QUOTED PASSAGE:
* * *

The new gardening year started with a drenching — here in the foothills of our rural suburb, over 200 mm (around 8 inches) of rain fell in just 24 hours on the very first day of 2026. Almost instantly, little streams and tiny waterfalls popped up all around our property as the already sodden ground struggled to absorb the downpour. 


On our sloping block, that meant a surprising amount of run-off: water finding every low point, carving temporary channels, and reminding me (again) that wet season gardening isn’t just about the plants — it’s about the land itself and how it moves water.  Work continued throughout the start of the year on the creation of diversion banks and channels along our fence line to allow the wet season run-off to flow onto the bush paddock without causing erosion in our front yard.


Wet Season 2026

The runoff channels / diversion bank work

Compared to ...

Wet Season 2024

The front yard being carved up by the wet season deluge


The months of January and February in my coastal dry tropics garden are always a bit of a paradox: this is the time of year when everything looks like it should be thriving, given the amount of rain … and yet it’s also when you discover which plants only ever loved you in the mild months.


Summer 2026 brought the full wet-season energy to Townsville - hot, humid, and oppressive conditions with excruciatingly high daytime temps., very warm nights, exceedingly steamy mornings, short and intense afternoon thunderstorms, sudden downpours that feel like someone tipped a bucket over the sky, and that familiar rhythm of “it’s fine… it’s fine… oh wow, it’s really not fine.”


The sound of rain on the corrugated tin roof after a long dry season is one of my favourite sounds
... but the initial love does fade during a lengthy wet season!


The weather story (aka: why the pots sulked)

Looking at the Townsville Aero Weather Station daily observations, January 2026 delivered a hefty 657.2 mm (26 ins.) of rain in total, with a biggest daily fall recorded at 223.0 mm (9 ins.). That’s the sort of month where you stop “watering” and start “triaging.”


February stayed firmly in wet-season mode too, with 353.8 mm (14 ins.) recorded for the month. Still humid, still lush, still plenty of moisture around - just with a little more breathing space between the soaking events.

* * *

EXERCISE TASK 1: Show each line of the entries that contains the string "breathe".
The wet-season garden text and the entries are unrelated to each other.

Stored data entries:
* * *

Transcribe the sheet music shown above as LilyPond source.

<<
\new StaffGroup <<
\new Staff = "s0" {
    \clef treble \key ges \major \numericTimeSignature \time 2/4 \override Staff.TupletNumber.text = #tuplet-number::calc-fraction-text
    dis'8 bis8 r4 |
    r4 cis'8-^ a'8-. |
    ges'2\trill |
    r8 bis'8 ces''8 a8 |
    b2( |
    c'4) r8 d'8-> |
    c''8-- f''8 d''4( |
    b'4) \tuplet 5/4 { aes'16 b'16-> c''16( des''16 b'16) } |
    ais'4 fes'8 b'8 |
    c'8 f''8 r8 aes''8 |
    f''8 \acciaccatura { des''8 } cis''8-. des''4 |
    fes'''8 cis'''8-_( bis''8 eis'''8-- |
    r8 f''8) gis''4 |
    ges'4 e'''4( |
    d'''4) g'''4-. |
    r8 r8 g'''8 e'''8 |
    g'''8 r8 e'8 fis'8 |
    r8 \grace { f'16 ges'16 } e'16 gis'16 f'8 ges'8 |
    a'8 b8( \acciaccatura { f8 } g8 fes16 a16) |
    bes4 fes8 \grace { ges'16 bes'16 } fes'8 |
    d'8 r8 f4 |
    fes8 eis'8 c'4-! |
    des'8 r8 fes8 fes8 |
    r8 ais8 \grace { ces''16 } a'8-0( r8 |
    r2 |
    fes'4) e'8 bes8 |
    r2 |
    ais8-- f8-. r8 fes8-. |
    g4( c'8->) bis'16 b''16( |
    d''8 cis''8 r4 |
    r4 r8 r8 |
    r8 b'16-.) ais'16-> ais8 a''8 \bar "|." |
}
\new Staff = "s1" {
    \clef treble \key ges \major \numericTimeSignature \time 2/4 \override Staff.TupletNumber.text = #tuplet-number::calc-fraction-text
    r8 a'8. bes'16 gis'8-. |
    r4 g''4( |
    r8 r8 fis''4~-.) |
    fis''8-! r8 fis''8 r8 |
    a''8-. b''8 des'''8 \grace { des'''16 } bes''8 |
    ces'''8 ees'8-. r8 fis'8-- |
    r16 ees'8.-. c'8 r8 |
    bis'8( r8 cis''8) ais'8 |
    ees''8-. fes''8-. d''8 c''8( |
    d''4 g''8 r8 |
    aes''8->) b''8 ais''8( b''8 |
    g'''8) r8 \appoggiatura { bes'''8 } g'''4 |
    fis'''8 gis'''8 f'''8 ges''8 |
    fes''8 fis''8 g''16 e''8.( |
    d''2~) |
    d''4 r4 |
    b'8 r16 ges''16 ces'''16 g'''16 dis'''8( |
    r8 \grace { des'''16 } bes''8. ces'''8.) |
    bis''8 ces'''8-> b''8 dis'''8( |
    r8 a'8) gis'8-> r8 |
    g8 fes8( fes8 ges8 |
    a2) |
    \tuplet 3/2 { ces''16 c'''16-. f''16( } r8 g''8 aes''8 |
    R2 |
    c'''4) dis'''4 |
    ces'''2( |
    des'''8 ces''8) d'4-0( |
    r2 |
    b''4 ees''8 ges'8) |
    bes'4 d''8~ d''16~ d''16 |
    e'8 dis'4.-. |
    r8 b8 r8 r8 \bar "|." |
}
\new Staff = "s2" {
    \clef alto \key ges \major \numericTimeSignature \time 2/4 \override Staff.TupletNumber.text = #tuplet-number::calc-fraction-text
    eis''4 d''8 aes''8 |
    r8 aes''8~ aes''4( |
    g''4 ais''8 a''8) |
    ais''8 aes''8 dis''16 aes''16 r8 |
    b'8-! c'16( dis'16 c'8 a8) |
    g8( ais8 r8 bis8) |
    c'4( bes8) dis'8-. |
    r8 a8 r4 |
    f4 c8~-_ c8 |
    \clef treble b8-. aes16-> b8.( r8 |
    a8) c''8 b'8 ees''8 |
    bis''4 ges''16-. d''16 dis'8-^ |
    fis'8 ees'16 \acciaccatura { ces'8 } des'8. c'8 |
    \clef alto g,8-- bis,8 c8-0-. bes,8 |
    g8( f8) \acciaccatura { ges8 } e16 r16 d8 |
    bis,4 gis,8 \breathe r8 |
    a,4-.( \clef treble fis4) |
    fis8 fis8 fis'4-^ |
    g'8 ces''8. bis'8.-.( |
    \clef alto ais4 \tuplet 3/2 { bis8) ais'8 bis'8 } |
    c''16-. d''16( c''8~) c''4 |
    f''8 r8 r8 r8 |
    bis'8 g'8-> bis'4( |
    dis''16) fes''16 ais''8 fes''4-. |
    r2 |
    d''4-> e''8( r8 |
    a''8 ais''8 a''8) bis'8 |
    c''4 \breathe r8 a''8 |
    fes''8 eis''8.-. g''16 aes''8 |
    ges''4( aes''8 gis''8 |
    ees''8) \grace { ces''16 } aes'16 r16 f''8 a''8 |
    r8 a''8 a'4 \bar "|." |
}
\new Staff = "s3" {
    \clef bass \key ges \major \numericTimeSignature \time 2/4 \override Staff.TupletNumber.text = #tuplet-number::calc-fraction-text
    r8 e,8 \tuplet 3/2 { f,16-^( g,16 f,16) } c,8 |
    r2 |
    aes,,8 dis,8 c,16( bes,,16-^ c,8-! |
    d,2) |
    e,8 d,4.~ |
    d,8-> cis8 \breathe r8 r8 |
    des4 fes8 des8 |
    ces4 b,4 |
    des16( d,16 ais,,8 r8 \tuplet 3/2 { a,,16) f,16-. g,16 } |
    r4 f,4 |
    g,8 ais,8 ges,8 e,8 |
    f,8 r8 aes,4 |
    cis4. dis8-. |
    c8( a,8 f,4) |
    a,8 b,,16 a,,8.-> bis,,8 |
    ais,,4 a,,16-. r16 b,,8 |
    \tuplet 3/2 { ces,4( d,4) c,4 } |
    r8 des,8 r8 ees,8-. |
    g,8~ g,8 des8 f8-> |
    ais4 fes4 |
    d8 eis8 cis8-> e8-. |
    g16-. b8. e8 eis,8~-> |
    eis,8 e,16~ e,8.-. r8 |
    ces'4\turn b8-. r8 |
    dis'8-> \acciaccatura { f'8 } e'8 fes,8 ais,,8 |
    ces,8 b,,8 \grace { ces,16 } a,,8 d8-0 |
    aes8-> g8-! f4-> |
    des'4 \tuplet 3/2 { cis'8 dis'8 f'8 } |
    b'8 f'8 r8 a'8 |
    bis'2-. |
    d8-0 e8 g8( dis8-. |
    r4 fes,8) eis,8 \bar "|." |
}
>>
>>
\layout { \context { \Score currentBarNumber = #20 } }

* * *

EXERCISE TASK 2: Extract the portion of the wet-season garden text starting with "The sound of" and going on through "the pots sulked)".

TASK SOLUTION 1:
    bis,4 gis,8 \breathe r8 |
    c''4 \breathe r8 a''8 |
    d,8-> cis8 \breathe r8 r8 |

TASK SOLUTION 2:
The sound of rain on the corrugated tin roof after a long dry season is one of my favourite sounds
... but the initial love does fade during a lengthy wet season!


The weather story (aka: why the pots sulked)